Student mastery and technology in floral design
GUEST COLUMN | by William J. McKinley
Educators, at every level, have changed the way they present information and knowledge to their students to keep pace with the technological expectations of future employers. Predictably, industries that are adapting include manufacturing and construction, but one industry that is adapting may come as a surprise – floral design.
Technology has enabled us, in new ways, to introduce students to the floral industry and prove to them that they not only know a skill, but have mastered specific subjects. In my position as the director of the Benz School of Floral Design at Texas A&M University, I work to integrate a variety of traditional classroom and hands-on instructional experiences with technology to bolster the students’ understanding of floral design.
Our online database and resources are further supplemented with virtual reality (VR) technology.
To share industry knowledge with aspiring floral designers, the Benz School offers two different avenues for students to master the art of floral design: students may enroll in classes at Texas A&M University during the academic year to gain a Bachelor’s of Art degree with an emphasis in floral design, or register for summer courses to earn certification in floral design. These classes utilize both in-person and online CTE courses. Whether through Texas A&M University or online, students are provided with in-depth knowledge of the history of the industry, an introduction to basic skills, an overview of the different design styles, and strategies for running a successful floral design business.
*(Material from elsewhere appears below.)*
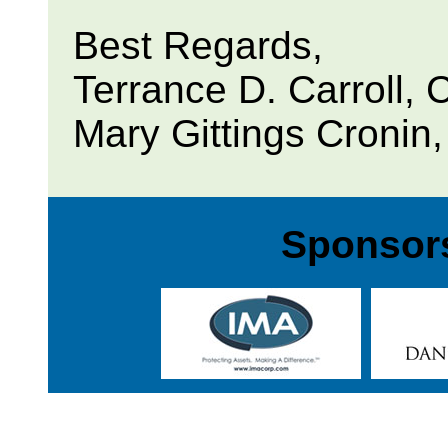
Best Regards,
Terrance D. Carroll,
Mary Gittings Cronin
Sponsors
The school takes a unique approach to teaching floral design. Rather than basing mastery of design on a particular style or technique, our approach begins with understanding the theories of floral design: the rules that govern all design. Our concepts and instructional materials are based on the elements and principles of design which allow the students to develop their own styles and techniques within a solid educational foundation of art. This creates students with a better understanding of their work and makes them better professional when they enter the workforce.
When it comes to mastery of a skill or subject, there’s no denying that technology plays a prominent role in today’s classrooms. The use of social media to follow trends or the web for photography and video; communicating with suppliers or other designers through live streaming and 3D visualization are all opportunities for enhancing the educational experience of floral design students.
With a strong online presence for curriculum in the floral industry, our online learning platform provides teachers easy access to the myriad of online and hands-on lab resources available through the Benz program. From designing wedding bouquets to planning an event, the online database provides relevant and applicable materials to the students to enhance their skills.
Our online database and resources are further supplemented with virtual reality (VR) technology. This VR component allows students to see and manipulate a full version of design examples on a computer screen, adding a depth to designs that flat screens don’t show. Through VR, designs come to life, allowing students to explore floral design through a new medium, while engaging them through a new learning experience. The Benz VR components have the added benefit of teaching students how to use this and other technology in their future careers within the industry. VR technology demonstrates, in intricate detail, how designs are constructed, but also illustrate how designs can be marketed using a variety of electronic and virtual tools.
We take a holistic approach to teaching floral design, integrating technology in both the classroom setting and online to create an engaging educational experience for students of all learning levels. This approach inspires students to gain a mastery of skills as they learn the art and the business of the industry while helping them build a strong foundation of the principles and elements of design. Students emerge from this program with a sound understanding of the industry and the artistry involved, making them better professional florists and more valuable employees.
William McKinley is the Director and Endowed Chair of the Benz School of Floral Design at Texas A&M University in College Station, TX. The Benz School curriculum is based on the solid foundations of classic elements and principles of floral design theory, which are highlighted through a collaborative effort with CEV Multimedia and their Principles of Floral Design certification program.